After all, “every decision we make affects how people experience the library. Let’s make sure we’re creating improvements” (Emily Clasper).
Terry Reese’s recent post “A Sense of Service: Service outside of the public eye” suggests the “idea of a service of gaps and a notion that service is a fulfillment of an obligation to step in and fill needs”. Well, I notice this “philosophy of gaps” applies to my situation, too – in two ways, in fact.
Most of my colleagues are DBAs, sysadmins, programmers, systems librarians. Granted, some of them used to be catalogers, but they don’t do it on a daily or even regular basis anymore, so over time they lost touch with the ins and outs and would have a hard time giving practical advice. But we realized that we need a certain amount of cataloging expertise in-house. So, although I kind of branched out and got systems librarians training, for the time being I stick with cataloging, partly in order to fill a gap of know-how: I spend some of my working day on a recon project with a colleague, but I also share my cataloging expertise and act as a kind of informal consultant to my tech colleagues.

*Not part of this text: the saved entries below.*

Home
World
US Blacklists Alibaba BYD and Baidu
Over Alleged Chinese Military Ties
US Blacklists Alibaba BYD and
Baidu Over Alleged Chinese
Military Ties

There’s a second way in which my organisation and I have seen gaps and pragmatically fill a need that resurfaces time and time again. As I said in my last post, the new authority file GND was introduced. From a cataloging point of view, our partner institutions had to be trained to enable them to use and work with the GND. Big university libraries identified people to be “disseminators”, i.e. to get trained and then train catalogers at their library. But what about small institutions like special libraries or one-person-libraries that are part of the consortium? We set up training sessions for them where I also encouraged them to contact me with any cataloging-related issues they have. Mostly they are all on their own, with no colleagues to ask, so it’s good for them to know who to turn to. Again, a gap of service that I’m happy to fill because it means you see the needs of your clients, take them seriously and respond to them.
Filling gaps can make you more confident in your skills because you realize they are appreciated by those you serve or work with – you realize you have something important to bring to the table, and what you take for granted may have added value for others because they just don’t have the time or know-how to fill that specific gap.